The contemporary Cassell’s Universal Cookery Book [1909] notes, with a soupçon of sarcasm, that

…the apparent number of soups bewilders some people. “It has been estimated’ says Sir Henry Thompson, ‘that the titles which denote these numerous varieties number altogether perhaps not less than five hundred, and proceeding on the principles on which they are produced there appears to be no reason why present list should not be doubled in length. In reality the number of species is very limited, but the slightest addition to a soup having been held sufficient to confer upon it a distinctive name, the idea of complexity and number has been unnecessarily fostered.’ This is the fact in a nutshell.

“The very latest design in soup spoons!”

There is comfort in store for the man who for years has made unavailing efforts to bring the point of his soup spoon to his lips exactly between the partings of his moustache, which, as all who peruse the Book of Etiquette are aware, is the only correct way to handle that implement. The same reason which was given by the little boy who refused to give up the core of his apple because ‘there wasn’t going to be no core’ applies to the spoon, for ‘there isn’t any point to the new soup spoon’. A round spoon, not so very dissimilar to a miniature ladle, has been eagerly adopted by those who like fin-de-siècle service, and is thoroughly approved by all who have used it. [The Western Mail, August 5th 1898].

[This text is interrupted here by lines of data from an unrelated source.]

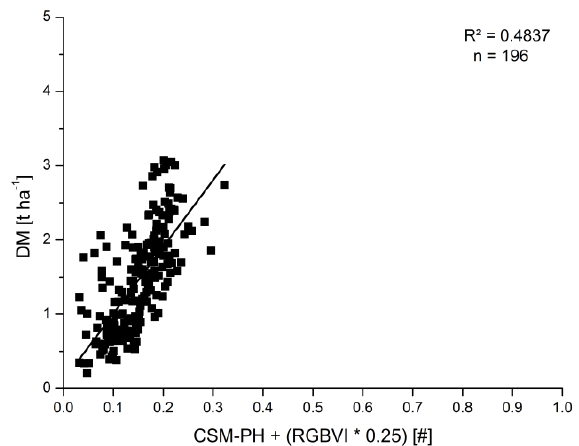
Figure 8a. Grass I from photos (CSM-PH aggregated with 25 % of each RGBVI value) versus dry matter (DM), G 2 & 3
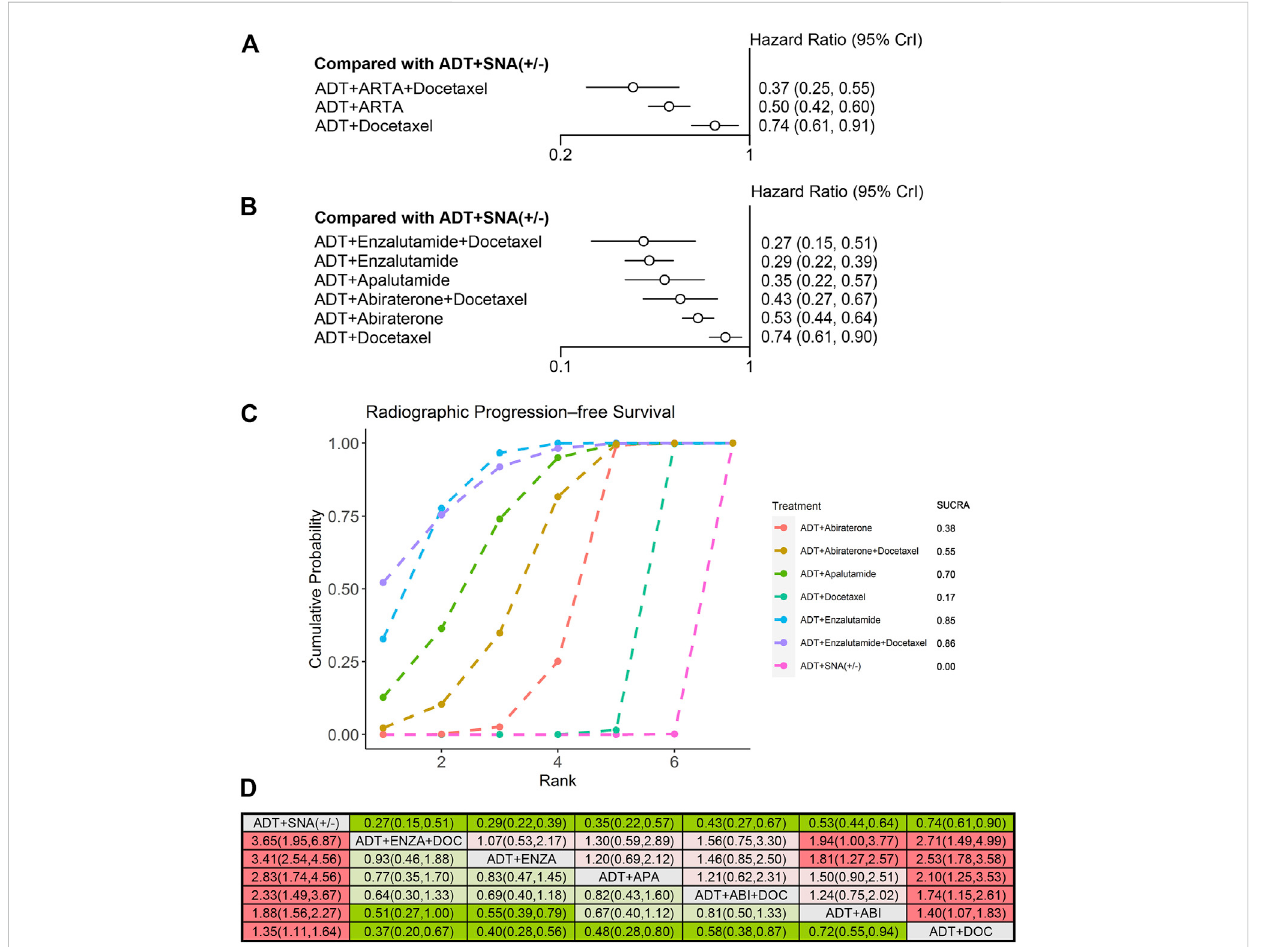
FIGURE 7 ComparisonoftherapiesforimprovingrPFSinpatientswithlow-volumedisease. (A) ForestplotrepresentingHRforcombinationtherapycompared with ADT with or without SNA. (B) Forest plot representing HR for speci fi c therapy compared with ADT with or without SNA. (C) SUCRA plot showing the treatment ranking of speci fi c therapies. (D) League table of NMA comparing the rPFS. Comparison is located at the intersection of the column-de fi ning treatment and the row-de fi ning treatment. The results are presented in HR with 95% CrI. HR > 1 (red) favors row-de fi ning treatment, and HR < 1 (green) favors column-de fi ning treatment. The dark red or green represents the results with statistical signi fi cance. DOC, Docetaxel; ABI, Abiraterone, ENZA, Enzalutamide; APA, Apalutamide; rPFS, radiographic progression-free survival; ADT, androgen deprivation therapy; SNA, standard non-steroidal antiandrogen; HR, hazard ratio; NMA, network meta-analysis; SUCRA, surface under the cumulative ranking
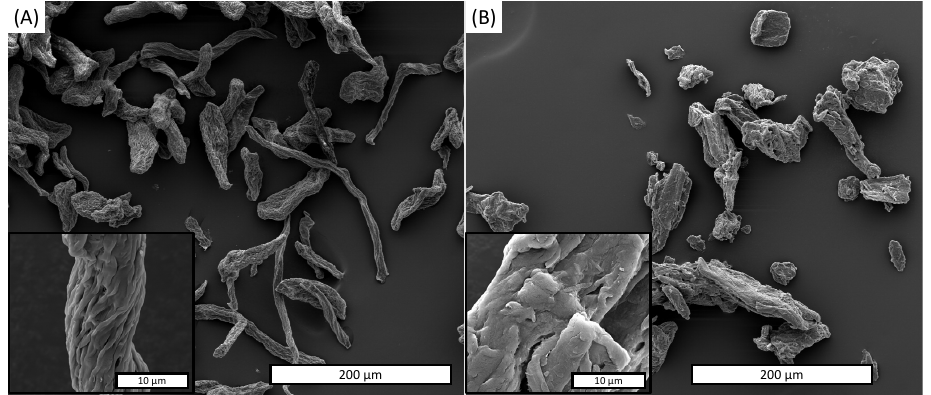
Figure 4. SEM image of ( A ) as-MCC and ( B ) c-MCC particles.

A wander through various trade catalogues and newspapers (hello Trove!) however shows that, if it indeed appeared around between 1860 and 1880 (but where? France? America?), then this new round design still took quite a while to progress past very fashionable tables and begin to penetrate the mass market. The comical quote above also makes a very interesting link between hirsute – moustaches were very in vogue in the late 1800s, and as the owner of a full beard I can tell you that soup can be a challenge – and new culinary fashion. I’ve even seen an American patent from the 1870s for a moustache-guarded spoon, and this gem is from a 1911 paper:

THE NOISELESS SOUP SPOON. A noiseless soup spoon, designed and guaranteed to prevent any whistling noise accompanying the intake. has been Invented by S. H. Campbell, of St Louis. U.S.A. The spoon is made somewhat in the plan of teacups for men with troublesome moustaches.
The Globe (Sydney), 7th June, 1911

Looking at the tomes produced by the Sydney-based retailer Anthony Hordern & Sons there is a text reference to the new design in the late 1890s, with an inclusion in price lists, then it seems to vanish again for at least a decade.

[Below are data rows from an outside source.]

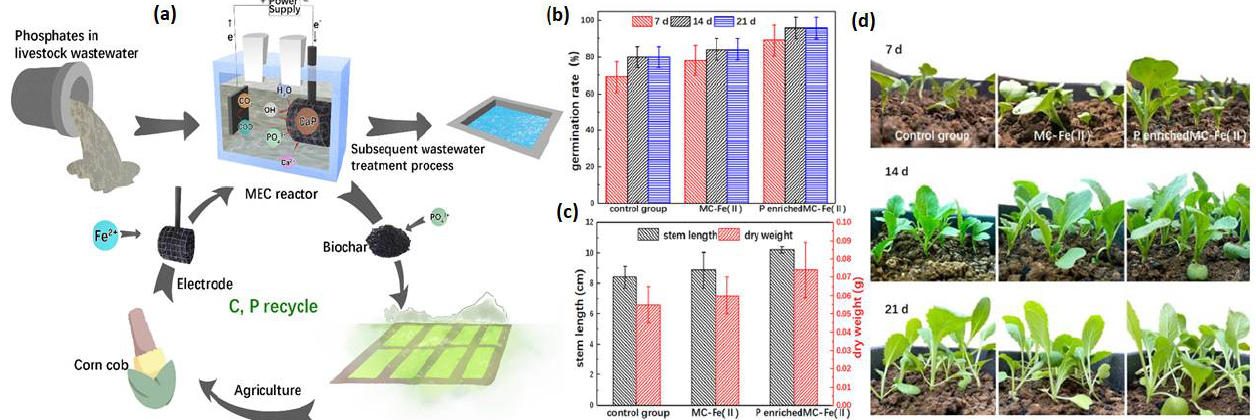
Figure 10. ( a ) Using a biochar-based cathode, MECs recovered phosphorus from wastewater and produced fertilizer. ( b ) On the 7th, 14th, and 21st days, the survival rate of Pakchoi varied by group. ( c ) On the 21st day, the stem length and dry weight of Pakchoi were measured in various groups. ( d ) Pakchoi photos from the 7th, 14th, and 21st days. (Reprinted with permission from [71]. Copyright 2022, Elsevier.)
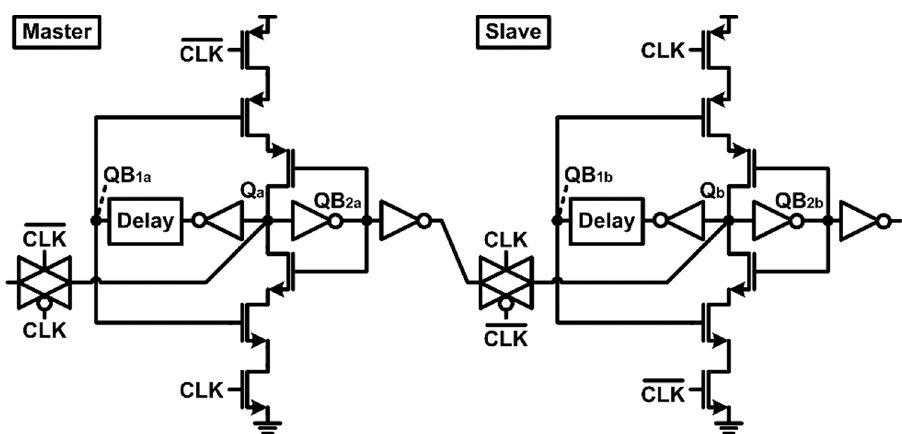
Figure 10. Schematic diagram of the proposed radiation-hardened flip-flop with delay-based dual feedback loops.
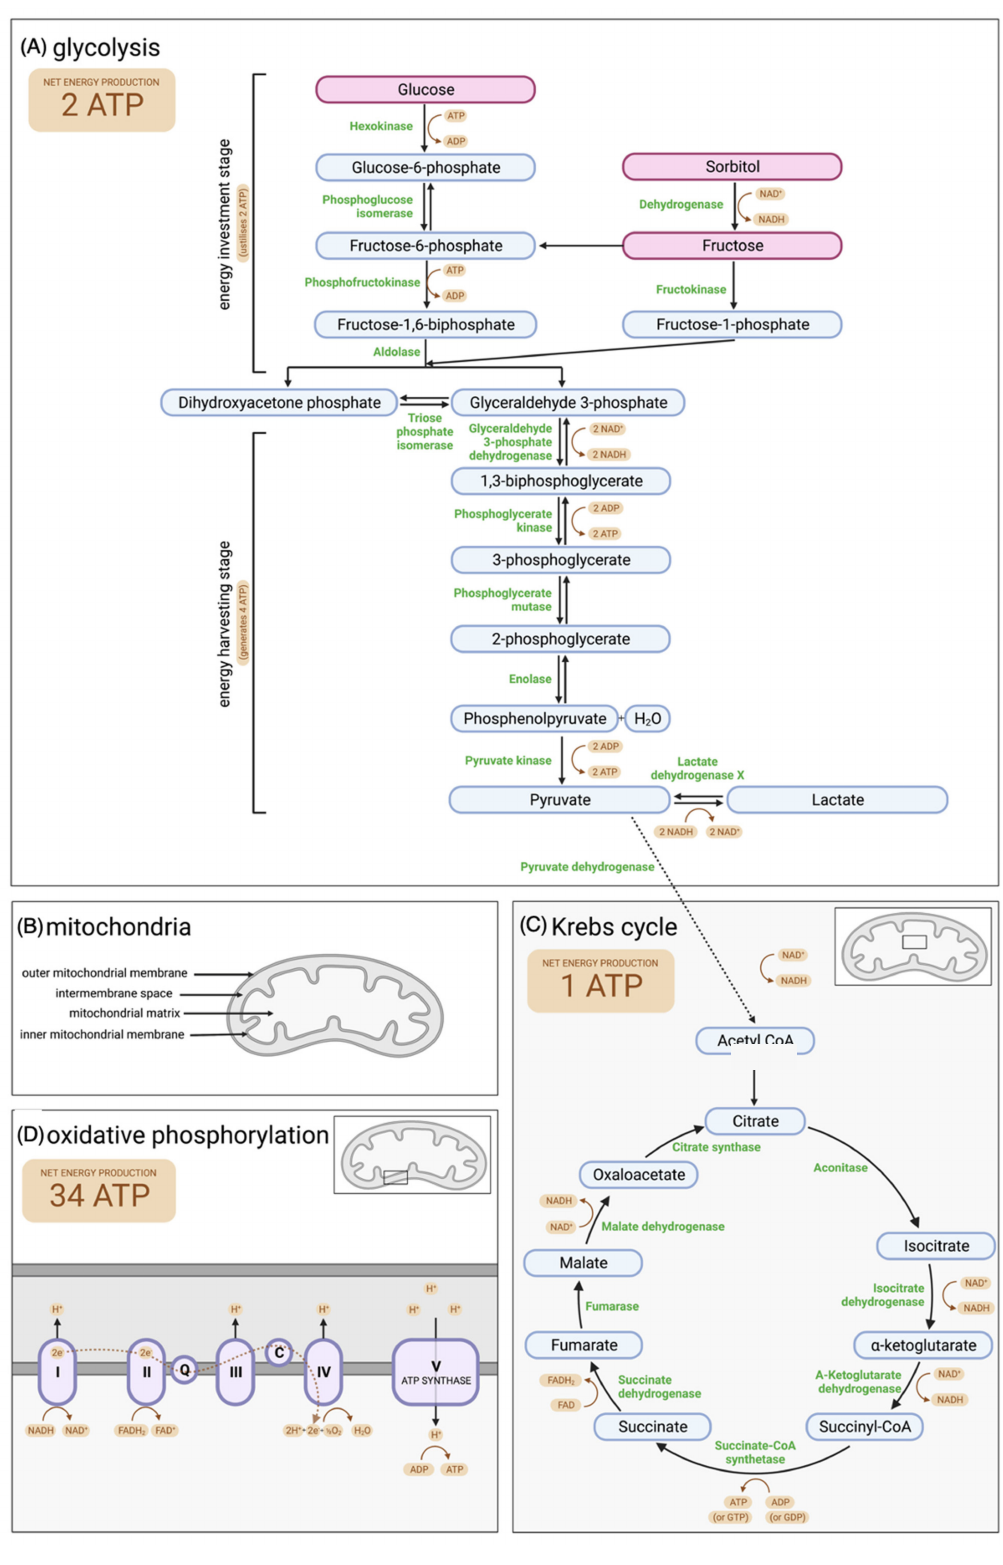
Figure 3. ( A ) Glycolysis. Occurs in the principal piece of spermatozoa. During glycolysis glucose, fructose or sorbitol is converted into pyruvate with a net gain of 2 adenosine triphosphate (ATP) molecules. Each step of glycolysis is catalysed by sperm-specific isoenzymes found in the principal piece, shown in green [42]. Glycolysis is broken into two phases: the energy investment stage and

In America the Sears Roebuck catalogue no. 116 (1906) illustrated round “Bouillon or soup spoons… the very latest idea in soup spoons“, with boxed sets of six spoons by the American manufacturer William Rogers & Son:

“The latest round bowl” soup spoon; item 5F832 of the Seers Roebuck catalogue for 1906

“Bouillon or soup spoons”, item no. 5F528 from the Seers Roebuck catalogue of 1906

They were not being included in the larger full sets of tableware, as seen at the top of this page, but were clearly an optional extra available only in the fancier, more expensive patterns:

Page of cutlery designs and sets available from the Seers Roebuck catalogue of 1906

While by 1910 advice columns are routinely including soup spoons in a discussion of table settings, it seems likely that, as with the shift from Francaise to Russe dining, it was actually many decades until round soup spoons became everyday. If I may float a theory, could the success of the soup spoon ultimately lie in the rise of tinned, and especially creamed, soup?

No slurping!

Regardless of what shape spoon you use, remember the cardinal rule:

Be sure to make no noise when taking soup, and tilt the plate slightly away from you, if you need to, not towards you. Use the spoon as noiselessly as possible, and take from the side, not from the point.
Complete etiquette for Ladies and Gentlemen. London, Ward, Lock & Co., 1900



[1]In her ‘Consider the fork: a history of how we cook and eat‘ [Penguin, 2013], Bee Wilson states “Late 19th century America saw an even greater range of new refined spoons: not just rounded soup spoons (first introduced in the 1860s) but distinct spoons for cream soups and bouillon (the latter were smaller).” The date isn’t referenced however.